There's lots of talk about "under-served" communities and the "crisis" of health care in America, but few people realize that much of the suffering affecting low-income communities, especially in the rural South, is attributable to excessive lawyering, which drives up costs and drives out doctors. Mississippi, for example, has consistently ranked near the bottom in both health care and education, according to federal government data, yet ranks consistently at the top when it comes to outrageous lawsuits.

In the state's Jefferson County, there are only about 9,740 residents but the number of lawsuits filed in 1999 numbered 10,000. A year later, in 2000, the number of plaintiffs on the docket increased to 27,000, or nearly three times the number of residents.

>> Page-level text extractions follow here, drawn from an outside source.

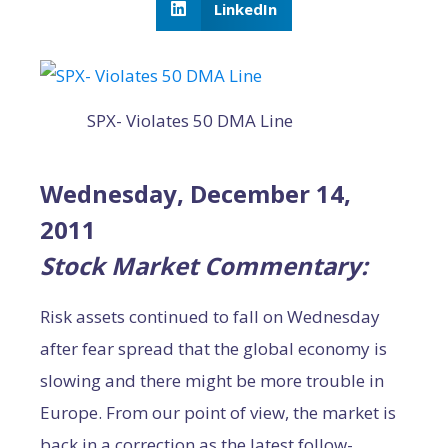
LinkedIn
SPX- Violates 50 DMA Line
Wednesday, December 14,
2011
Stock Market Commentary:
Risk assets continued to fall on Wednesday
after fear spread that the global economy is
slowing and there might be more trouble in
Europe. From our point of view, the market is
back in a correction as the latest follow-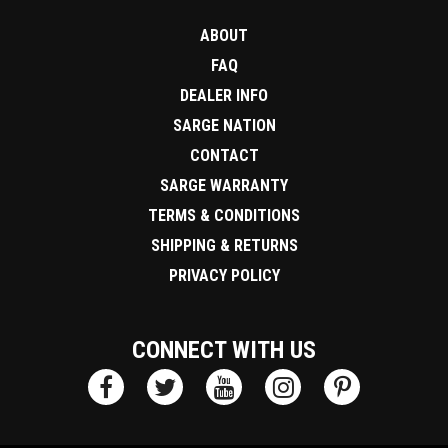
ABOUT
FAQ
DEALER INFO
SARGE NATION
CONTACT
SARGE WARRANTY
TERMS & CONDITIONS
SHIPPING & RETURNS
PRIVACY POLICY
CONNECT WITH US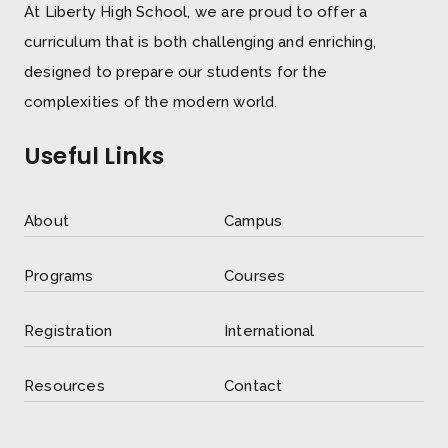
At Liberty High School, we are proud to offer a
curriculum that is both challenging and enriching,
designed to prepare our students for the
complexities of the modern world.
Useful Links
About
Campus
Programs
Courses
Registration
International
Resources
Contact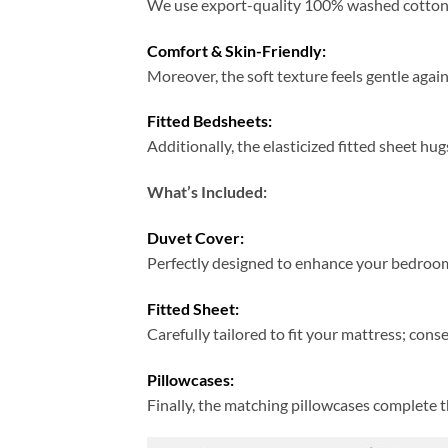
We use export-quality 100% washed cotton; t
Comfort & Skin-Friendly:
Moreover, the soft texture feels gentle again
Fitted Bedsheets:
Additionally, the elasticized fitted sheet hug
What’s Included:
Duvet Cover:
Perfectly designed to enhance your bedroom
Fitted Sheet:
Carefully tailored to fit your mattress; cons
Pillowcases:
Finally, the matching pillowcases complete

One consequence of this has been a near-biblical exodus of medical professionals, who fear being sued into the poorhouse by ambulance-chasing lawyers. Family practitioners and gynecologists, the most likely to be sued, have been particularly affected. The Mississippi State Medical Association estimates that as many as 10 percent of its members may flee the state as a result of the malpractice litigation, and many towns in the state now find that there are no doctors willing to deliver babies at all because of the threat of lawsuits. The president of the Mississippi State Medical Association has been quoted as saying that if you are an expectant mother living in one of these under-served areas, "You'd better have a full tank of gas."

So why are rural enclaves such a lawyer's Mecca? Demographics have a lot to do with it. In Jefferson County, for example, about half of the people live below the poverty line, and less than half of those serving on juries have finished high school. Yet these jurors are being asked time and time again to weigh the most complex medical and scientific problems of our day. Not surprisingly, the juries in these cases often come up with verdicts that are diametrically opposed to the recommendations of the U.S. Food and Drug Administration and the most learned medical and scientific minds of our time. In one recent case, the jury awarded 10 plaintiffs a combined $100 million even though the 13 local physicians who treated them testified that the drug in question did not cause them any harm. Clearly, something is out of whack.

Similar problems exist in other rural states such as West Virginia where it's often easier for lawyers to secure juries that statistically are less affluent and less educated and therefore less able to weigh complex medical evidence and, as a result, more likely to be swayed by the rhetoric of plaintiffs attorneys. In this way, outrageous legal tactics and the enormous damage awards that rain down as a result are not well-publicized until after the fact.

Federal appellate judges, who often review these cases as they move up the food chain, must look at the broader picture when they see verdicts coming out of rural states such as Mississippi and West Virginia. Clearly, we are facing a situation where the application of justice in these states is often tainted, and where its after-effects are harming not just the residents of these states, but all the citizens of this country who crave untainted justice.